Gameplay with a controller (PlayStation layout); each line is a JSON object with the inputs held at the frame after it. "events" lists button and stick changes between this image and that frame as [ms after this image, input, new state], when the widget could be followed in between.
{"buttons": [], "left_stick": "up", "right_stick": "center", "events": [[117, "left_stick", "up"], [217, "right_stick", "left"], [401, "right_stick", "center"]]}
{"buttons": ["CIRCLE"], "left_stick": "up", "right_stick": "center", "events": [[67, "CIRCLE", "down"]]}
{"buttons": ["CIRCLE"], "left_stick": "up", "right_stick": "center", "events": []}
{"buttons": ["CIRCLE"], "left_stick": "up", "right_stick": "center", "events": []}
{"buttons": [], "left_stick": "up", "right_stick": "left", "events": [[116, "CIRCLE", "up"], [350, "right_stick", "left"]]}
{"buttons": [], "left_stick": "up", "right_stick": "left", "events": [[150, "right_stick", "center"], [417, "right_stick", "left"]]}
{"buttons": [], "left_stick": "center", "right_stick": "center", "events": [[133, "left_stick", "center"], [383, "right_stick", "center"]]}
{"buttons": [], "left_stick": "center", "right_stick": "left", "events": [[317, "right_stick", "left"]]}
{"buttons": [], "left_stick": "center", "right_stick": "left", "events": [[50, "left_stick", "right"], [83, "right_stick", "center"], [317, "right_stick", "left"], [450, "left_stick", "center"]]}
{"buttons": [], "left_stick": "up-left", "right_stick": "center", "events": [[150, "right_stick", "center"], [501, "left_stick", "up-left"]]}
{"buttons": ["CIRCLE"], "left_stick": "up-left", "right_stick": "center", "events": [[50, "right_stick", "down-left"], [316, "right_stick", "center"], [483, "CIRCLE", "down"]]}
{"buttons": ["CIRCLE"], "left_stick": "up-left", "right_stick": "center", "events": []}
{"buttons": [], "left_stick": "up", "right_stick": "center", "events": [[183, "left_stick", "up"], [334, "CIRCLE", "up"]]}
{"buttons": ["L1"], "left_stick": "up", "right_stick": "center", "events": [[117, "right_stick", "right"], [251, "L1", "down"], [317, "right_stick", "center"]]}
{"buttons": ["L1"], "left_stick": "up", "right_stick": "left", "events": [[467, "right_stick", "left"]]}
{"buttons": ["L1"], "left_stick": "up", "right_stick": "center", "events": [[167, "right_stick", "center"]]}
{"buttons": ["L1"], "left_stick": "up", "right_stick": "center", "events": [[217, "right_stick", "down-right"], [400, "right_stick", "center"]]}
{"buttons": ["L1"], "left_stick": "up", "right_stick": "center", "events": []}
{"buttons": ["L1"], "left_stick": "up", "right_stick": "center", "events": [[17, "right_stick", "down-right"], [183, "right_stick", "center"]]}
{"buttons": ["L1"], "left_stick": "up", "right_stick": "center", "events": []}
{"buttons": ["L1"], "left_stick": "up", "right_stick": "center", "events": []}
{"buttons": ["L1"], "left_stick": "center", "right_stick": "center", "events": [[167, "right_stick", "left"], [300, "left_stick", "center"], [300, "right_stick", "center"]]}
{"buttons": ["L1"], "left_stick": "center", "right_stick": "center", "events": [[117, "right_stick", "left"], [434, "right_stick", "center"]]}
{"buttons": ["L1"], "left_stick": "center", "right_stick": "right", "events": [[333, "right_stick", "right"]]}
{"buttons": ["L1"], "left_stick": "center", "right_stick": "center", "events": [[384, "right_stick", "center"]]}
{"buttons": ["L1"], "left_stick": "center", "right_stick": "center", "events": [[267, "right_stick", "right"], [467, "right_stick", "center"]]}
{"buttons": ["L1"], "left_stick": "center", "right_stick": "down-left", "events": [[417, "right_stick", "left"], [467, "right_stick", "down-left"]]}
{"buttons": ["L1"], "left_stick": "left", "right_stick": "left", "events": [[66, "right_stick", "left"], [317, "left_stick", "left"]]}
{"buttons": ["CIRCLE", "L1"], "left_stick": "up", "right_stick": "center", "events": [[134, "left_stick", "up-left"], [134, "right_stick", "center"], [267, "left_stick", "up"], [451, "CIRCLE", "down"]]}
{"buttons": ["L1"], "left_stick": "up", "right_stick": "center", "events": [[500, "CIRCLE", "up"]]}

#####

*AIM OF THE TASK*
What is needed is an exact transcription of every entry.

*THE COMPLETED TASK*
Gameplay with a controller (PlayStation layout); each line is a JSON object with the inputs held at the frame after it. "events" lists button and stick changes between this image and that frame as [ms after this image, input, new state], when the widget could be followed in between.
{"buttons": [], "left_stick": "up", "right_stick": "center", "events": [[117, "left_stick", "up"], [217, "right_stick", "left"], [401, "right_stick", "center"]]}
{"buttons": ["CIRCLE"], "left_stick": "up", "right_stick": "center", "events": [[67, "CIRCLE", "down"]]}
{"buttons": ["CIRCLE"], "left_stick": "up", "right_stick": "center", "events": []}
{"buttons": ["CIRCLE"], "left_stick": "up", "right_stick": "center", "events": []}
{"buttons": [], "left_stick": "up", "right_stick": "left", "events": [[116, "CIRCLE", "up"], [350, "right_stick", "left"]]}
{"buttons": [], "left_stick": "up", "right_stick": "left", "events": [[150, "right_stick", "center"], [417, "right_stick", "left"]]}
{"buttons": [], "left_stick": "center", "right_stick": "center", "events": [[133, "left_stick", "center"], [383, "right_stick", "center"]]}
{"buttons": [], "left_stick": "center", "right_stick": "left", "events": [[317, "right_stick", "left"]]}
{"buttons": [], "left_stick": "center", "right_stick": "left", "events": [[50, "left_stick", "right"], [83, "right_stick", "center"], [317, "right_stick", "left"], [450, "left_stick", "center"]]}
{"buttons": [], "left_stick": "up-left", "right_stick": "center", "events": [[150, "right_stick", "center"], [501, "left_stick", "up-left"]]}
{"buttons": ["CIRCLE"], "left_stick": "up-left", "right_stick": "center", "events": [[50, "right_stick", "down-left"], [316, "right_stick", "center"], [483, "CIRCLE", "down"]]}
{"buttons": ["CIRCLE"], "left_stick": "up-left", "right_stick": "center", "events": []}
{"buttons": [], "left_stick": "up", "right_stick": "center", "events": [[183, "left_stick", "up"], [334, "CIRCLE", "up"]]}
{"buttons": ["L1"], "left_stick": "up", "right_stick": "center", "events": [[117, "right_stick", "right"], [251, "L1", "down"], [317, "right_stick", "center"]]}
{"buttons": ["L1"], "left_stick": "up", "right_stick": "left", "events": [[467, "right_stick", "left"]]}
{"buttons": ["L1"], "left_stick": "up", "right_stick": "center", "events": [[167, "right_stick", "center"]]}
{"buttons": ["L1"], "left_stick": "up", "right_stick": "center", "events": [[217, "right_stick", "down-right"], [400, "right_stick", "center"]]}
{"buttons": ["L1"], "left_stick": "up", "right_stick": "center", "events": []}
{"buttons": ["L1"], "left_stick": "up", "right_stick": "center", "events": [[17, "right_stick", "down-right"], [183, "right_stick", "center"]]}
{"buttons": ["L1"], "left_stick": "up", "right_stick": "center", "events": []}
{"buttons": ["L1"], "left_stick": "up", "right_stick": "center", "events": []}
{"buttons": ["L1"], "left_stick": "center", "right_stick": "center", "events": [[167, "right_stick", "left"], [300, "left_stick", "center"], [300, "right_stick", "center"]]}
{"buttons": ["L1"], "left_stick": "center", "right_stick": "center", "events": [[117, "right_stick", "left"], [434, "right_stick", "center"]]}
{"buttons": ["L1"], "left_stick": "center", "right_stick": "right", "events": [[333, "right_stick", "right"]]}
{"buttons": ["L1"], "left_stick": "center", "right_stick": "center", "events": [[384, "right_stick", "center"]]}
{"buttons": ["L1"], "left_stick": "center", "right_stick": "center", "events": [[267, "right_stick", "right"], [467, "right_stick", "center"]]}
{"buttons": ["L1"], "left_stick": "center", "right_stick": "down-left", "events": [[417, "right_stick", "left"], [467, "right_stick", "down-left"]]}
{"buttons": ["L1"], "left_stick": "left", "right_stick": "left", "events": [[66, "right_stick", "left"], [317, "left_stick", "left"]]}
{"buttons": ["CIRCLE", "L1"], "left_stick": "up", "right_stick": "center", "events": [[134, "left_stick", "up-left"], [134, "right_stick", "center"], [267, "left_stick", "up"], [451, "CIRCLE", "down"]]}
{"buttons": ["L1"], "left_stick": "up", "right_stick": "center", "events": [[500, "CIRCLE", "up"]]}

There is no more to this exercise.